Thursday, September 08, 2005

Pump up the volume, Daddy!

Yesterday, while she was doing her homework, my daughter started singing. Did she sing a sweet rendition of Twinkle, Twinkle, Little Star? Did she belt out a tune from The Little Mermaid? Did she entertain us with her school song that she performed on stage?

No, no, and no.

What she sang was:

She went to Cleveland
With some guy named Leelan
That she met at the bank
Come back to Texas
Before you lose your accent

Apparently, it's her new favorite song. And that's all she knows of it, for now.

I asked her, "Where did you hear that song? Who taught you that?"

And my husband chimed in with an incredulous tone, "It was on in the truck yesterday and she asked me to turn it up!"

"I like that song, Mommy," she told me. "It has Cleveland in it."
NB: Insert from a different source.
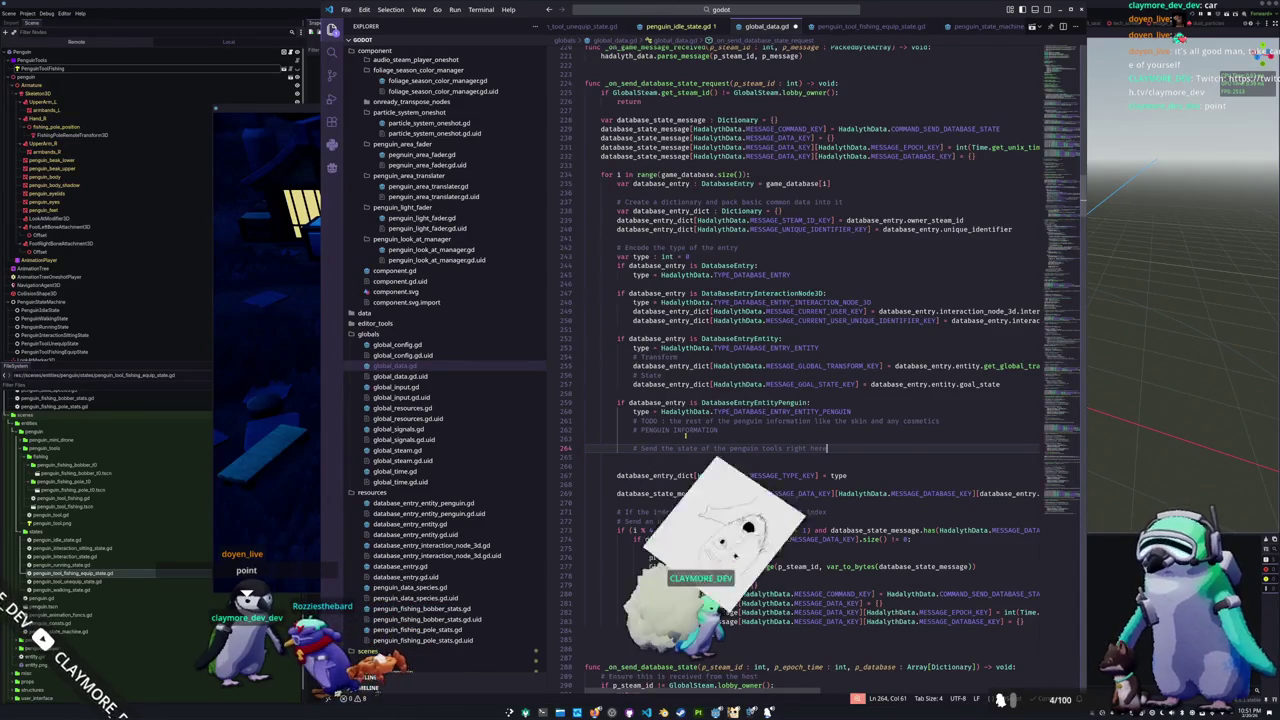
# Step: Launch a new Visual Studio Code window from the application launcher
pyautogui.press('super')
pyautogui.write('code')
pyautogui.press('Return')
The kids have been quite fascinated with Cleveland since I went there to help Patrick move. I can imagine them arriving there some day and being sorely disappointed.

But to have my little baby girl singing a pop song all day long is disconcerting, to say the least. And she's got her little brother joining in. He just sings, "Come back to Texas," over and over again.

I wonder if Bowling for Soup knows that they have a potential market with the three to six-year-old crowd.

But this whole situation has made me very cognizant of the music I play in the car. Even pretty innocent songs with no cussing can have pretty bad connotations when you take the lyrics out of context. Or when you put them in context.

For now, those lyrics aren't so bad. According to my husband, our daughter has turned into an adolescent overnight. As long as she's not flirting with boys, showing her naval, or wearing a thong, I'm cool with it for now.

But I still need to make sure she isn't singing, "Besides the Mexican food sucks north of here anyway." That could be bad.

By the way...

From the department of good news, which is sorely needed right now, we have the results from Buffy's liver biopsy. According to the vet they were "absolutely fantastic". But we're leaving her on the medication as a precaution. (The dog, that is. Not the vet. Although I sometimes wonder.)